§ SUPPLIED PASSAGE:

+++++

Alice in Wonderland Alice's Adventures in Wonderland and Through the Looking-Glass by Lewis Carroll
Disney's Alice in Wonderland retains some of the silliness of the original, but fails to get across much of the anarchy, clever puns and wordplay found in Carroll's books. (If you've never read the books, you should pick up a copy of The Annotated Alice, which explains much of the jokes, puns and other aspects of Carroll's stories in their original historical context.)

Peter Pan Peter Pan, or the Boy Who Wouldn't Grow Up (stage play) and Peter and Wendy (novel) by J.M. Barrie
Cripes, where do I begin? Well, Disney altered this tale in numerous ways, and I urge you to read the original text if you haven't done so; the story of Peter Pan is more meaningful to adults than to children, and it is clever, funny, occasionally gory, and tinged with tragedy and melancholia. Very little of this translates to the film, which is overly sanitized in some ways, frankly offensive to Native Americans in others, and -- in perhaps the worst slight to the source material -- suggests that the entire adventure was nothing but a dream. Apparently not content with the damage they'd done, Disney later heaped insult on top of injury with the insipid Return to Never Land and innumerable Tinker Bell sequels.

Lady and the Tramp "Happy Dan, the Whistling Dog" by Ward Greene
Based on a story published in Cosmopolitan (back before it was an all-sex all-the-time magazine), and on Disney story artist Joe Grant's dog, Lady, who was having trouble adjusting to a new baby in the family, this was the first Disney film to be released in the CinemaScope format. Peggy Lee, who wrote and performed many of the film's songs, later had to sue the Walt Disney Company for not paying her royalties, as per her contract, when they released the film on VHS. (She got $3.83 million.)

+++++

§ ACTIONS TO TAKE:
1. For each statement, say whether it agrees with the text on Disney films and their sources, and quote the words from the text that decide it. (a) Peggy Lee received $3.83 million after suing the Walt Disney Company. (b) The Peter Pan film keeps the gory and tragic parts of the original story. (c) Lady and the Tramp was based on a story published in The Saturday Evening Post.
2. Write out the part of the text on Disney films and their sources that begins at the words "Peter Pan Peter" and ends after "Tinker Bell sequels.".
The lines after the text on Disney films and their sources are separate material, unrelated to it.

§ STORED DATA:
+++++

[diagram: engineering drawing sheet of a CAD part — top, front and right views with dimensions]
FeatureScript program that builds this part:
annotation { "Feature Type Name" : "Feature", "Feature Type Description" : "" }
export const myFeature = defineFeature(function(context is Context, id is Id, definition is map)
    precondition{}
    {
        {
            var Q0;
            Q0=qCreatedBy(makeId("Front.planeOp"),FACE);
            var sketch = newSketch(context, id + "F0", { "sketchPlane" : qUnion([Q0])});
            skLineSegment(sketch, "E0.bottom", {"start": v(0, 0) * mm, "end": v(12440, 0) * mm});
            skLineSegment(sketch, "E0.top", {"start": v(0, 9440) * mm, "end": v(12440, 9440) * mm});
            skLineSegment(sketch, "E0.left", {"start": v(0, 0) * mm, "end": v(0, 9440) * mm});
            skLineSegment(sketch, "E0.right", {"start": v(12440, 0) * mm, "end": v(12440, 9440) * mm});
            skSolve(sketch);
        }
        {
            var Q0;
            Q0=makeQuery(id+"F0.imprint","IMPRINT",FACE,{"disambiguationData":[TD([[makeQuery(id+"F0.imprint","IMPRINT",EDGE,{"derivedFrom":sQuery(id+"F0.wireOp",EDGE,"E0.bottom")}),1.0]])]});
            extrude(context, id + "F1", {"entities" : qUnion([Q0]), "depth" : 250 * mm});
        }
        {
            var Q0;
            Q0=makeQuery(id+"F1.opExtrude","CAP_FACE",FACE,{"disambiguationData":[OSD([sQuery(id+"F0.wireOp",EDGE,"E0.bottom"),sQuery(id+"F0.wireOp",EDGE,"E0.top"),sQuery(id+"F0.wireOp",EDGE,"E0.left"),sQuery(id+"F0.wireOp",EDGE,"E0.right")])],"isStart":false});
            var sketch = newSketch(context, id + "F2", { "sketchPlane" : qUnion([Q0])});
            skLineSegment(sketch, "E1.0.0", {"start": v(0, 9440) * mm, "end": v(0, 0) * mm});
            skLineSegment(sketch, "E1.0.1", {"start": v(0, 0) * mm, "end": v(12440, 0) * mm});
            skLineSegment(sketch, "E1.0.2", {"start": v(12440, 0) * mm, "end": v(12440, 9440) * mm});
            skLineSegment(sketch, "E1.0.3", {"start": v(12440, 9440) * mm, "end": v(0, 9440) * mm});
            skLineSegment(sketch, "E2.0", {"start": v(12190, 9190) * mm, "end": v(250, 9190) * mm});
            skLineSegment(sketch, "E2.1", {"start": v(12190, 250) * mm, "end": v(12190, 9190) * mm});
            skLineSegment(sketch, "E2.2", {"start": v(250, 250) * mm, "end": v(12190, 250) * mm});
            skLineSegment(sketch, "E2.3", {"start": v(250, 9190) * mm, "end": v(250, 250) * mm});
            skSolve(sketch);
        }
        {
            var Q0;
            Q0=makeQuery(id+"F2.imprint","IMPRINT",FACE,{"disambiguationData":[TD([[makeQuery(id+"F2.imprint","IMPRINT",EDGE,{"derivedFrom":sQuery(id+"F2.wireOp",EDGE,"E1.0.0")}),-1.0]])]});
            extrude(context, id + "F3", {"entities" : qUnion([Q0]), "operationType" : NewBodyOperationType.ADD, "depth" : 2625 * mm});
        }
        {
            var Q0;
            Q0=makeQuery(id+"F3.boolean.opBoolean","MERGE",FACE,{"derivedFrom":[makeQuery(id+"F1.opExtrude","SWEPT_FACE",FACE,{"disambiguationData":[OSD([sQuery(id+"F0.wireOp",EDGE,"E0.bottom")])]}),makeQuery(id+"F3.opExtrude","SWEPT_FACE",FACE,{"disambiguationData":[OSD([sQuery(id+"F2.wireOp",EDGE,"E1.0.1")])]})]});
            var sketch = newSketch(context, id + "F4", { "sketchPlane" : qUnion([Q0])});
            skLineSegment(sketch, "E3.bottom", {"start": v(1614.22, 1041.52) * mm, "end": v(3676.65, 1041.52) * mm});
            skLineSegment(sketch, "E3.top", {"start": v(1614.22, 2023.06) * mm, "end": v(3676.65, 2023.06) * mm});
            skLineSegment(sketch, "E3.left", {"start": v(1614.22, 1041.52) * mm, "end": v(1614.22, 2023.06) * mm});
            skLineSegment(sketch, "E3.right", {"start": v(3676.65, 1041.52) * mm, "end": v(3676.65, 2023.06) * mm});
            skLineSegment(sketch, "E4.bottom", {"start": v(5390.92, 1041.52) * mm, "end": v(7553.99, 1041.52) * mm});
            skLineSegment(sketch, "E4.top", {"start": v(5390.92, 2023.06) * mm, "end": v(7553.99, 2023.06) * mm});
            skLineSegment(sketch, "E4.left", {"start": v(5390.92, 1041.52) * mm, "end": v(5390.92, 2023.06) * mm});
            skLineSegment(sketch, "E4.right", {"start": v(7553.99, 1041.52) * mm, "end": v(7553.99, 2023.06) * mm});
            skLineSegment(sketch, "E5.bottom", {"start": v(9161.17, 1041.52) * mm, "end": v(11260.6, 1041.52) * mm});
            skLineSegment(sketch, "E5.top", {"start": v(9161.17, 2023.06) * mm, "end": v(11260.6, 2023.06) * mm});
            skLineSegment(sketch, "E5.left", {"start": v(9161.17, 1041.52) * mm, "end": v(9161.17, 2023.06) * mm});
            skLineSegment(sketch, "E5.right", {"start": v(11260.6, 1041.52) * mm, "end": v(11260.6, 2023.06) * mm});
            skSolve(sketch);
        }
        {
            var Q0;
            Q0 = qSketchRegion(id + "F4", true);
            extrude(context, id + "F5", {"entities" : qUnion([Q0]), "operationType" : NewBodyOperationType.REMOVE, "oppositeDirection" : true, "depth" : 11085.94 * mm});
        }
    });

+++++

§ ANSWERS IN ORDER:
1.
(a) Yes: "(She got $3.83 million.)"
(b) No: "Very little of this translates to the film"
(c) No: "Based on a story published in Cosmopolitan"

2.
Peter Pan Peter Pan, or the Boy Who Wouldn't Grow Up (stage play) and Peter and Wendy (novel) by J.M. Barrie
Cripes, where do I begin? Well, Disney altered this tale in numerous ways, and I urge you to read the original text if you haven't done so; the story of Peter Pan is more meaningful to adults than to children, and it is clever, funny, occasionally gory, and tinged with tragedy and melancholia. Very little of this translates to the film, which is overly sanitized in some ways, frankly offensive to Native Americans in others, and -- in perhaps the worst slight to the source material -- suggests that the entire adventure was nothing but a dream. Apparently not content with the damage they'd done, Disney later heaped insult on top of injury with the insipid Return to Never Land and innumerable Tinker Bell sequels.